Recorded data:
BEGIN

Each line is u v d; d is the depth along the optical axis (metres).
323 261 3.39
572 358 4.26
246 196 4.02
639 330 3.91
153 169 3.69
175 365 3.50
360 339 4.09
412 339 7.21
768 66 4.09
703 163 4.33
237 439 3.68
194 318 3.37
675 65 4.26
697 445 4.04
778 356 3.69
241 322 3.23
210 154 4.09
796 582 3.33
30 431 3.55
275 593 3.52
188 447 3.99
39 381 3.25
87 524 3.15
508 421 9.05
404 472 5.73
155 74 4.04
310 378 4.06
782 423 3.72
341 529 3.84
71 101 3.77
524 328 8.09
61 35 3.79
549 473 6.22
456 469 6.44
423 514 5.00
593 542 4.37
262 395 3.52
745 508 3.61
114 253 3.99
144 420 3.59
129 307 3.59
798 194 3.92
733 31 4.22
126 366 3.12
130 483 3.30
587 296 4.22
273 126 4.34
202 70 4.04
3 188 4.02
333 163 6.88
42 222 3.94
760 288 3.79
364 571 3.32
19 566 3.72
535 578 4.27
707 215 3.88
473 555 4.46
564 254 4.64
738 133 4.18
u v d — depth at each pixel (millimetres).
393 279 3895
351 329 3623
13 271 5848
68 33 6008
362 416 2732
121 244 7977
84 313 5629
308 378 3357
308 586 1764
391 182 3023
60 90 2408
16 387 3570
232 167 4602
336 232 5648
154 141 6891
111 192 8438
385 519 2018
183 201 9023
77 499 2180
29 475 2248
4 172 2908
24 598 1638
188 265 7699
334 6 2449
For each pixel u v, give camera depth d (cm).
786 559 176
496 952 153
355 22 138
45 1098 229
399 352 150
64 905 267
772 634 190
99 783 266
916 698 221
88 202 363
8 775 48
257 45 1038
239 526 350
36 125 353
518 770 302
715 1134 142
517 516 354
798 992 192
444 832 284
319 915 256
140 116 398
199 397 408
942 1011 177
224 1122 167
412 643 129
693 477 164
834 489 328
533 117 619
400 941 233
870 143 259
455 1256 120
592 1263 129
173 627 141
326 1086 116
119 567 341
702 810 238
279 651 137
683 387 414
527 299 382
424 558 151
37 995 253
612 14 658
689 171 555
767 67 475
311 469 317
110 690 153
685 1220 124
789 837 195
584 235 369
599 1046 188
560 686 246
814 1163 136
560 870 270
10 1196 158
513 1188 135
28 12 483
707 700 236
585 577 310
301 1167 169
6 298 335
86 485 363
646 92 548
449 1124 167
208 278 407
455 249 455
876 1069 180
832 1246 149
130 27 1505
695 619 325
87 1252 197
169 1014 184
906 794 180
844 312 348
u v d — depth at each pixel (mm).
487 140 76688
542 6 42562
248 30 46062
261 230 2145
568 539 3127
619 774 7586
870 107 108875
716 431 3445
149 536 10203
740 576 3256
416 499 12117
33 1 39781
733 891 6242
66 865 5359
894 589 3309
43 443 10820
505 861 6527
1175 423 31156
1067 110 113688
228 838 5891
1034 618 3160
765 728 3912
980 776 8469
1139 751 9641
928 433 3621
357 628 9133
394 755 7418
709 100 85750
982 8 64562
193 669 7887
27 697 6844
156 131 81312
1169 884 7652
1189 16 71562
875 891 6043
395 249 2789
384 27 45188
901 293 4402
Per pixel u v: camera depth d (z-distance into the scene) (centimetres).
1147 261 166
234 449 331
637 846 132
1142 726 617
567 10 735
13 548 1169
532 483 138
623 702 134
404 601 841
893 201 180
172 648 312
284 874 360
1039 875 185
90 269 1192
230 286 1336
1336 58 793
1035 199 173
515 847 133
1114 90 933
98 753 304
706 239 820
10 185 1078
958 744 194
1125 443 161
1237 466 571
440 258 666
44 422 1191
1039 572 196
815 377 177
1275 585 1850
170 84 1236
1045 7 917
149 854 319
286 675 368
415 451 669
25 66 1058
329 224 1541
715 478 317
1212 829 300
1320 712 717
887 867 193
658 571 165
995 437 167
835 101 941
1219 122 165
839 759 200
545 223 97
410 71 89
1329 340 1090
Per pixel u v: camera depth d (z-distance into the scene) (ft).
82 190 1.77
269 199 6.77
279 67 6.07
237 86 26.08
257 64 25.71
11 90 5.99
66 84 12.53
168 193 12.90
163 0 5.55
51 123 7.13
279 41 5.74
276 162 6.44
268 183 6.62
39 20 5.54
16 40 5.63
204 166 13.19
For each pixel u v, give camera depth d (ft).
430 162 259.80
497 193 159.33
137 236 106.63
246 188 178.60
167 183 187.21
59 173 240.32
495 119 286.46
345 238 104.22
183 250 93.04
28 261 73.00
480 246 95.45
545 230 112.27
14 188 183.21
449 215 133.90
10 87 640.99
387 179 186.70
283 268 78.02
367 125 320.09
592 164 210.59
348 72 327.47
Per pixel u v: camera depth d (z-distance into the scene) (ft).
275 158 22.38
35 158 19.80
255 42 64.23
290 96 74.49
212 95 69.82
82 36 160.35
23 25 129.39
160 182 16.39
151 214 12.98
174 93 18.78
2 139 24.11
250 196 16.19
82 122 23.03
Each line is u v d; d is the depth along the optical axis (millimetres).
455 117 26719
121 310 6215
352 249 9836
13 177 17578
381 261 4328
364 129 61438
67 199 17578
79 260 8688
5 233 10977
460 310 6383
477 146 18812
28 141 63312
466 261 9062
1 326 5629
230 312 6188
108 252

END

— To do —
Your reply should match the data above exactly, line for line.

— Exercise response —
Each line is u v d; d is the depth along the optical axis (metres).
323 261 3.39
572 358 4.26
246 196 4.02
639 330 3.91
153 169 3.69
175 365 3.50
360 339 4.09
412 339 7.21
768 66 4.09
703 163 4.33
237 439 3.68
194 318 3.37
675 65 4.26
697 445 4.04
778 356 3.69
241 322 3.23
210 154 4.09
796 582 3.33
30 431 3.55
275 593 3.52
188 447 3.99
39 381 3.25
87 524 3.15
508 421 9.05
404 472 5.73
155 74 4.04
310 378 4.06
782 423 3.72
341 529 3.84
71 101 3.77
524 328 8.09
61 35 3.79
549 473 6.22
456 469 6.44
423 514 5.00
593 542 4.37
262 395 3.52
745 508 3.61
114 253 3.99
144 420 3.59
129 307 3.59
798 194 3.92
733 31 4.22
126 366 3.12
130 483 3.30
587 296 4.22
273 126 4.34
202 70 4.04
3 188 4.02
333 163 6.88
42 222 3.94
760 288 3.79
364 571 3.32
19 566 3.72
535 578 4.27
707 215 3.88
473 555 4.46
564 254 4.64
738 133 4.18
u v d — depth at each pixel (millimetres).
393 279 3895
351 329 3623
13 271 5848
68 33 6008
362 416 2732
121 244 7977
84 313 5629
308 378 3357
308 586 1764
391 182 3023
60 90 2408
16 387 3570
232 167 4602
336 232 5648
154 141 6891
111 192 8438
385 519 2018
183 201 9023
77 499 2180
29 475 2248
4 172 2908
24 598 1638
188 265 7699
334 6 2449
For each pixel u v, give camera depth d (cm).
786 559 176
496 952 153
355 22 138
45 1098 229
399 352 150
64 905 267
772 634 190
99 783 266
916 698 221
88 202 363
8 775 48
257 45 1038
239 526 350
36 125 353
518 770 302
715 1134 142
517 516 354
798 992 192
444 832 284
319 915 256
140 116 398
199 397 408
942 1011 177
224 1122 167
412 643 129
693 477 164
834 489 328
533 117 619
400 941 233
870 143 259
455 1256 120
592 1263 129
173 627 141
326 1086 116
119 567 341
702 810 238
279 651 137
683 387 414
527 299 382
424 558 151
37 995 253
612 14 658
689 171 555
767 67 475
311 469 317
110 690 153
685 1220 124
789 837 195
584 235 369
599 1046 188
560 686 246
814 1163 136
560 870 270
10 1196 158
513 1188 135
28 12 483
707 700 236
585 577 310
301 1167 169
6 298 335
86 485 363
646 92 548
449 1124 167
208 278 407
455 249 455
876 1069 180
832 1246 149
130 27 1505
695 619 325
87 1252 197
169 1014 184
906 794 180
844 312 348
u v d — depth at each pixel (mm).
487 140 76688
542 6 42562
248 30 46062
261 230 2145
568 539 3127
619 774 7586
870 107 108875
716 431 3445
149 536 10203
740 576 3256
416 499 12117
33 1 39781
733 891 6242
66 865 5359
894 589 3309
43 443 10820
505 861 6527
1175 423 31156
1067 110 113688
228 838 5891
1034 618 3160
765 728 3912
980 776 8469
1139 751 9641
928 433 3621
357 628 9133
394 755 7418
709 100 85750
982 8 64562
193 669 7887
27 697 6844
156 131 81312
1169 884 7652
1189 16 71562
875 891 6043
395 249 2789
384 27 45188
901 293 4402
Per pixel u v: camera depth d (z-distance into the scene) (centimetres).
1147 261 166
234 449 331
637 846 132
1142 726 617
567 10 735
13 548 1169
532 483 138
623 702 134
404 601 841
893 201 180
172 648 312
284 874 360
1039 875 185
90 269 1192
230 286 1336
1336 58 793
1035 199 173
515 847 133
1114 90 933
98 753 304
706 239 820
10 185 1078
958 744 194
1125 443 161
1237 466 571
440 258 666
44 422 1191
1039 572 196
815 377 177
1275 585 1850
170 84 1236
1045 7 917
149 854 319
286 675 368
415 451 669
25 66 1058
329 224 1541
715 478 317
1212 829 300
1320 712 717
887 867 193
658 571 165
995 437 167
835 101 941
1219 122 165
839 759 200
545 223 97
410 71 89
1329 340 1090
Per pixel u v: camera depth d (z-distance into the scene) (ft).
82 190 1.77
269 199 6.77
279 67 6.07
237 86 26.08
257 64 25.71
11 90 5.99
66 84 12.53
168 193 12.90
163 0 5.55
51 123 7.13
279 41 5.74
276 162 6.44
268 183 6.62
39 20 5.54
16 40 5.63
204 166 13.19
For each pixel u v, give camera depth d (ft).
430 162 259.80
497 193 159.33
137 236 106.63
246 188 178.60
167 183 187.21
59 173 240.32
495 119 286.46
345 238 104.22
183 250 93.04
28 261 73.00
480 246 95.45
545 230 112.27
14 188 183.21
449 215 133.90
10 87 640.99
387 179 186.70
283 268 78.02
367 125 320.09
592 164 210.59
348 72 327.47
Per pixel u v: camera depth d (z-distance into the scene) (ft).
275 158 22.38
35 158 19.80
255 42 64.23
290 96 74.49
212 95 69.82
82 36 160.35
23 25 129.39
160 182 16.39
151 214 12.98
174 93 18.78
2 139 24.11
250 196 16.19
82 122 23.03
Each line is u v d; d is the depth along the optical axis (millimetres).
455 117 26719
121 310 6215
352 249 9836
13 177 17578
381 261 4328
364 129 61438
67 199 17578
79 260 8688
5 233 10977
460 310 6383
477 146 18812
28 141 63312
466 261 9062
1 326 5629
230 312 6188
108 252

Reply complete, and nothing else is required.